When I reflect on this memory, my heart soars with thankfulness for the grace of hospitality while simultaneously breaking for every member of my generation who doesn’t know the church beyond the realm of performance. What will become of those who never make it to the dining room table? I fear that the gospel won’t become real to them. Unless the gospel puts on flesh, it can’t transform a generation.
Dear Christian, Gen Z desperately needs your hospitality. I believe it’s the evangelistic approach my generation needs most.
Reimagine Hospitality
When Jill and Paul invited us into their home, they didn’t entertain us. Instead, they welcomed us into their real lives. The truth is, it’s infinitely sweeter to be known than to be entertained. If perfect performance is the goal, we can’t truly know one another.
What if we reimagined hospitality? What if it wasn’t about creating the perfect environment for entertaining but about making our homes purposeful for the kingdom? What if, instead of hiding from a broken world, we invited the broken in? This is how we make the gospel real to the loneliest generation on earth. It’s not an overstatement to suggest that Christians opening their homes and inviting young people into their lives could transform a generation. We have a God who sets the lonely in families (Ps. 68:6). All we need to do is make room.
Model Christ’s Heart
Practicing hospitality gives us beautiful opportunities to model Christ’s heart toward the lost and lonely.
We have a Savior who demonstrated the grace of hospitality during his time on earth. Jesus could have remained aloof from broken humanity, but he didn’t. He put on flesh and dwelt among us (John 1:14), reclining at the table with sinners (Matt. 9:10) and inviting little children into his arms (19:14). It’s this Savior who says, “Come to me, all who labor and are heavy laden, and I will give you rest” (11:28), who gently promises, “I will come again and will take you to myself, that where I am you may be also” (John 14:3).
Jesus doesn’t wait for us to come to him. Instead, he pursues us. He’s forever the gentle Shepherd, leaving the 99 sheep to go after the one (Matt. 18:12–14). Oh, for Gen Z to know this Shepherd who moves beyond screens and social media to draw the lonely into his fold.
It’s the privilege of the church to model the heart of the Shepherd by drawing the broken into homes and seating them around dining room tables. If we’re going to see young people transformed, we can’t keep them at arm’s length. We must demonstrate the pursuing heart of Christ by choosing to dwell with them instead.
Tell the Old, Old Story
As the church dwells with lost Gen Zers, I pray that we “cannot but speak of what we have seen and heard” (Acts 4:20). I pray that the gospel rests always on our lips, ready to overflow into dinner conversations. Hospitality is meant to beautifully adorn the gospel, but we cannot adorn a gospel Gen Z doesn’t know. “How are they to believe in him of whom they have never heard? And how are they to hear without someone preaching?” (Rom. 10:14).

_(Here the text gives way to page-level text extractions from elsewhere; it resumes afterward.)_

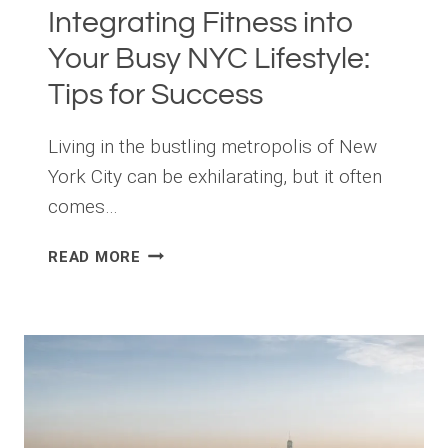
Integrating Fitness into
Your Busy NYC Lifestyle:
Tips for Success
Living in the bustling metropolis of New
York City can be exhilarating, but it often
comes…
INTEGRATING
READ MORE
FITNESS
INTO
YOUR
BUSY
NYC
LIFESTYLE:
TIPS
FOR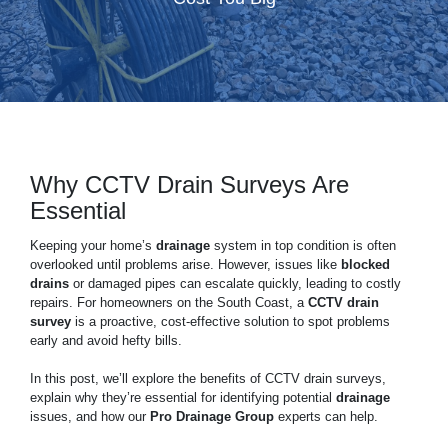
Why CCTV Drain Surveys Are
Essential
Keeping your home’s
drainage
system in top condition is often
overlooked until problems arise. However, issues like
blocked
drains
or damaged pipes can escalate quickly, leading to costly
repairs. For homeowners on the South Coast, a
CCTV drain
survey
is a proactive, cost-effective solution to spot problems
early and avoid hefty bills.
In this post, we’ll explore the benefits of CCTV drain surveys,
explain why they’re essential for identifying potential
drainage
issues, and how our
Pro Drainage Group
experts can help.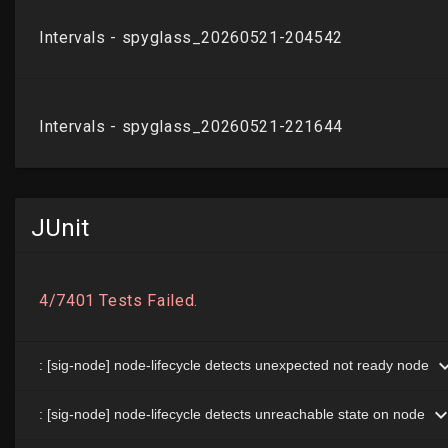
JUnit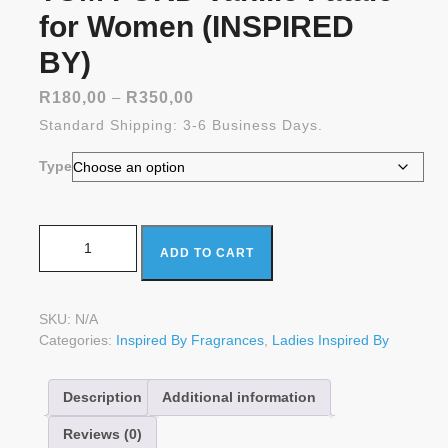
for Women (INSPIRED
BY)
Price
R
180,00
–
R
350,00
range:
Standard Shipping: 3-6 Business Days.
R180,00
through
Type
R350,00
TOM FORD Vanille Fatale for Women (INSPIRED BY)
ADD TO CART
quantity
SKU:
N/A
Categories:
Inspired By Fragrances
,
Ladies Inspired By
Description
Additional information
Reviews (0)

We have a God who sets the lonely in families. All we need to do is make room.
So let’s tell Gen Z the story of Jesus, our sweet pursuing Savior. We don’t need another flashy evangelistic sales pitch that fits perfectly in an Instagram reel. We need more Jills and Pauls—faithful saints willing to live out the gospel in word and deed.
This is my plea to the church: Lay another place at your tables, fill them with food, and allow your love and generosity to adorn the gospel. And then tell the old, old story, beckoning my broken generation to taste and see that the Lord is good.